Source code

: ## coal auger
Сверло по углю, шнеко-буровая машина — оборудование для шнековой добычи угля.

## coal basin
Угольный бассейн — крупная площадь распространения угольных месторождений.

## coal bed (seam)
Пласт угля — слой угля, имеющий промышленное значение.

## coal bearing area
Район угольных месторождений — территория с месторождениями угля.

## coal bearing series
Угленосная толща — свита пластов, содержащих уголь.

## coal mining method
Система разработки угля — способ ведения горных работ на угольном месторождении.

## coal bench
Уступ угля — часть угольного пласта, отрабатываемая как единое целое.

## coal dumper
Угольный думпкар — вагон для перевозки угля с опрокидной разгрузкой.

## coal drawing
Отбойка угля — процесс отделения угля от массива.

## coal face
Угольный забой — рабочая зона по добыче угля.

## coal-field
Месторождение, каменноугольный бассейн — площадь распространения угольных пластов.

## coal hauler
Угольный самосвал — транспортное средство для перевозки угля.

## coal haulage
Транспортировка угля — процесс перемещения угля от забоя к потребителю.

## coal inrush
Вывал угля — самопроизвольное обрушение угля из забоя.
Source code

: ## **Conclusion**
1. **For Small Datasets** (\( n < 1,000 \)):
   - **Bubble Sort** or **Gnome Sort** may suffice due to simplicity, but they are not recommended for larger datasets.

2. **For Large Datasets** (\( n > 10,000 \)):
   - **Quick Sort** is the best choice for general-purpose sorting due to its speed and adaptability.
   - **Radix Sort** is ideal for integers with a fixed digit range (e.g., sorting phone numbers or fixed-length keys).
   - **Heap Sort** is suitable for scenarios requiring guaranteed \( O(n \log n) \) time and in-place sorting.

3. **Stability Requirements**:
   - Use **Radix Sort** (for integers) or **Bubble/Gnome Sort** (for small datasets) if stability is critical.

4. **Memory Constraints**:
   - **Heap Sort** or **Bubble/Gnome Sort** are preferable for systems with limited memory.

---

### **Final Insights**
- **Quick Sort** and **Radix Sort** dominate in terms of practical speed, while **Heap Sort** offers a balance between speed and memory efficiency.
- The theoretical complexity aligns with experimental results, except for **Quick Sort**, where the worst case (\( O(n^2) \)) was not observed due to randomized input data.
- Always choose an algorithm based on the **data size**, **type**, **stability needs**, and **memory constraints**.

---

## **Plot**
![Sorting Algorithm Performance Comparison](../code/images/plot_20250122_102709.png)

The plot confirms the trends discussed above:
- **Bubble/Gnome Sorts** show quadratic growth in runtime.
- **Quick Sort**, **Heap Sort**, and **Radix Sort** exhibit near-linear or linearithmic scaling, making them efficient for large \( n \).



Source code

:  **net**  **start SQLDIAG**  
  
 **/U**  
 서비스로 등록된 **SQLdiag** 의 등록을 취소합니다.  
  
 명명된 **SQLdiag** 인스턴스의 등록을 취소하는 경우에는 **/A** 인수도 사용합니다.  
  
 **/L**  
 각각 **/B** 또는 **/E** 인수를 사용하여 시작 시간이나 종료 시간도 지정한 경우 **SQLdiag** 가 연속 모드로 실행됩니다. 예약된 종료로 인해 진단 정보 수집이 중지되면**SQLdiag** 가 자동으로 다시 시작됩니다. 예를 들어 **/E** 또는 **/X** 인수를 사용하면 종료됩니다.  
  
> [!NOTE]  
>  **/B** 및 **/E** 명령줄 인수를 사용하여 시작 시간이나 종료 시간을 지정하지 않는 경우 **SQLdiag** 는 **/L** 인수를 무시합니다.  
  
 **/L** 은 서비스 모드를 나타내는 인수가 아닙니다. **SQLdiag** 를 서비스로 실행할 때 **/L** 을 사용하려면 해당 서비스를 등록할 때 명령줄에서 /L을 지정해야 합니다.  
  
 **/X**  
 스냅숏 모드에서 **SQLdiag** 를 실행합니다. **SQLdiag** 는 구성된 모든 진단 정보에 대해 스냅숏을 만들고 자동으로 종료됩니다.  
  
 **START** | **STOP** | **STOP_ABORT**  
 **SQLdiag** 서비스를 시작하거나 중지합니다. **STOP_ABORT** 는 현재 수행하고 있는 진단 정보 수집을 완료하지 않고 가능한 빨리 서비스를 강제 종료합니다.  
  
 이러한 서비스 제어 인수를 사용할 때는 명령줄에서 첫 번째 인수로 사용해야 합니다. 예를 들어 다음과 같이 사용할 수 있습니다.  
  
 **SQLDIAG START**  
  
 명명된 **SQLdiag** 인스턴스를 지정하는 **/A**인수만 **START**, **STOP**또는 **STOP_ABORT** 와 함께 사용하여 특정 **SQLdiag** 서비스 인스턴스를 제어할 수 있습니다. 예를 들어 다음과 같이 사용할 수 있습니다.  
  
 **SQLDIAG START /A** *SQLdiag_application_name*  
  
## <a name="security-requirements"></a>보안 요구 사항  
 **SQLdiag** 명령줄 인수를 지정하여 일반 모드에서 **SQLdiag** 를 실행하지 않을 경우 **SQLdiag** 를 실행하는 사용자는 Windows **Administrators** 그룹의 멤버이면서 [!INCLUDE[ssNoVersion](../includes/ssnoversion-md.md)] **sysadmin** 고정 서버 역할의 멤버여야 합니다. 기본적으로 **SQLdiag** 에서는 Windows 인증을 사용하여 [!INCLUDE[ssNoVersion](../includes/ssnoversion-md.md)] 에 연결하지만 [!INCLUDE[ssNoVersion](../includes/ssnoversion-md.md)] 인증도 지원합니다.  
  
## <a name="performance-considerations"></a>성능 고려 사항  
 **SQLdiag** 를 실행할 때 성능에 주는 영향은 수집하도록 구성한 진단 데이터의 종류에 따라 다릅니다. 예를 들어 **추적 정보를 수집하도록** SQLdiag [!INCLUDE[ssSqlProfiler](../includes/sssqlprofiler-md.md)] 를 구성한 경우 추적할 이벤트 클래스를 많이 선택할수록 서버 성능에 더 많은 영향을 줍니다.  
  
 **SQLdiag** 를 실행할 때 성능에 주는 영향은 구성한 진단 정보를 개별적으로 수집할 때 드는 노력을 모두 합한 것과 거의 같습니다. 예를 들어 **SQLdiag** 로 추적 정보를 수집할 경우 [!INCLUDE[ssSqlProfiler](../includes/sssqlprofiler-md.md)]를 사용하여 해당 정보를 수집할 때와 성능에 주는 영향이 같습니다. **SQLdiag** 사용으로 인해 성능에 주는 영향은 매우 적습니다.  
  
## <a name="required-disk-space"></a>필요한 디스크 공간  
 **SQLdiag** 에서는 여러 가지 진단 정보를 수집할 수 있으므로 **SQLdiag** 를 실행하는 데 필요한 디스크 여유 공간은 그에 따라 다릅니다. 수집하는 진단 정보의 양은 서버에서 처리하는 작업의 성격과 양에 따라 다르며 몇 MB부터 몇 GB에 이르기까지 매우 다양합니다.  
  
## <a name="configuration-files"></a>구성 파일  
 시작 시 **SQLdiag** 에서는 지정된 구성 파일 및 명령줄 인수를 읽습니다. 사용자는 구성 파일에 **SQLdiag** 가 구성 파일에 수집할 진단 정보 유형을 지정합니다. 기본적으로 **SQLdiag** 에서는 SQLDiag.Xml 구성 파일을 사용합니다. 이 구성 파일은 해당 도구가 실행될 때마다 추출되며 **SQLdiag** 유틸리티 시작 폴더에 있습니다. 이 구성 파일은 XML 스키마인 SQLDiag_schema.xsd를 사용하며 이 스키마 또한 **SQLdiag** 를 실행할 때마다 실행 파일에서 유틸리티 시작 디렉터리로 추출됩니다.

==================================================

- ACTIVITY: Your answer should be the exact lines above from the one with "- Always choose" through the one with "서비스로 등록된 **SQLdiag** 의 등록을 취소합니다.", both included, and nothing besides.

- RESPONSE TO THE TASK:
- Always choose an algorithm based on the **data size**, **type**, **stability needs**, and **memory constraints**.

---

## **Plot**
![Sorting Algorithm Performance Comparison](../code/images/plot_20250122_102709.png)

The plot confirms the trends discussed above:
- **Bubble/Gnome Sorts** show quadratic growth in runtime.
- **Quick Sort**, **Heap Sort**, and **Radix Sort** exhibit near-linear or linearithmic scaling, making them efficient for large \( n \).



Source code

:  **net**  **start SQLDIAG**  
  
 **/U**  
 서비스로 등록된 **SQLdiag** 의 등록을 취소합니다.  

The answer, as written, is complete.